I've got both Windows 7 and Ubuntu (finally) installed on my laptop.

For the sake of comfort, I usually hibernate Windows instead of shutting it down. And I think when using Ubuntu regularly, there will be times when I do that to quickly switch from Windows to Ubuntu to check or do something quickly and then want to continue my work on Windows.

1) Are there any problems with hibernating both Windows and Ubuntu at the same time?

I should probably also mention that I created an extra partition which I use to access from both Windows and Ubuntu. I would like to put my www directory of my test web servers on that drive, so that I can work on that stuff both from Windows and from Ubuntu.

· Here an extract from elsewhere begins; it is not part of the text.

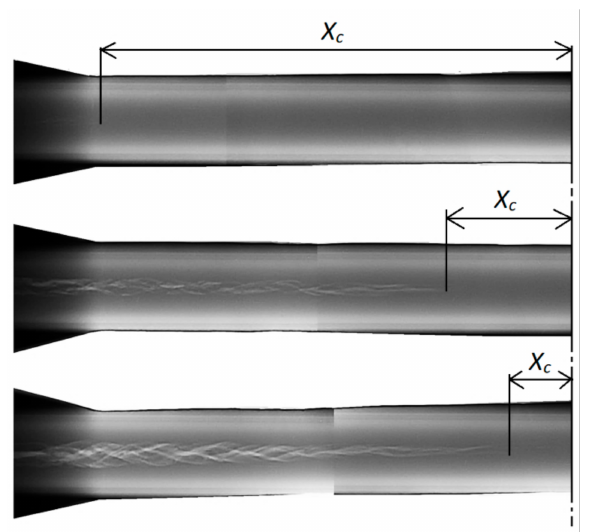
Figure 7. Radiograms of 42CrMo4 steel specimens rolled from billets preheated to (from top to bottom): 1100, 1000 and 900 ◦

2) So - is this a good idea and what do I have to be careful with?

EDIT: One important sidenote I forgot: I want to share a Mozilla Thunderbird profile directory on a shared drive. Does that change anything?


I've never tried it with Windows, but I think it should work. There's just one point you have to be very careful of: always unmount the shared partition(s) before hibernating.

More precisely, you need a reader-writer lock on each shared partition. That is, at any given time you must either:

  • have one OS (live or hibernating) with write access to the partition, and no other OS with read access;
  • or have any number of OSes with read access, and none with write access.

Again, a hibernating OS with the partition mounted counts as an access. This is because when an OS hibernates, it saves some assumptions about the partition (i.e. some form of cache)¹. If the assumptions have become wrong when you resume, massive filesystem corruption is likely to occur.

¹ I think current hibernation systems under Linux don't hibernate any data cache, but there is a little metadata that's saved as part of the kernel state. It's possible that you may be lucky enough that this metadata doesn't change short of a filesystem resize or defragmentation, but I wouldn't risk it.


I use both Windows and Debian GNU/Linux on my netbook. I hibernate them both and choose one on awakening and have had no problems whatsoever. I also have a shared data partition similar to what you describe. I use NTFS (which is fully supported by recent Linux releases) and have had no problems.

Ubuntu (and Linux in general) hibernate to a swap partition. That is, the contents of RAM are saved to this extra partition. Windows saves to a swap area in its own partition (by default). The two images are in totally different places and cannot interfere with each other.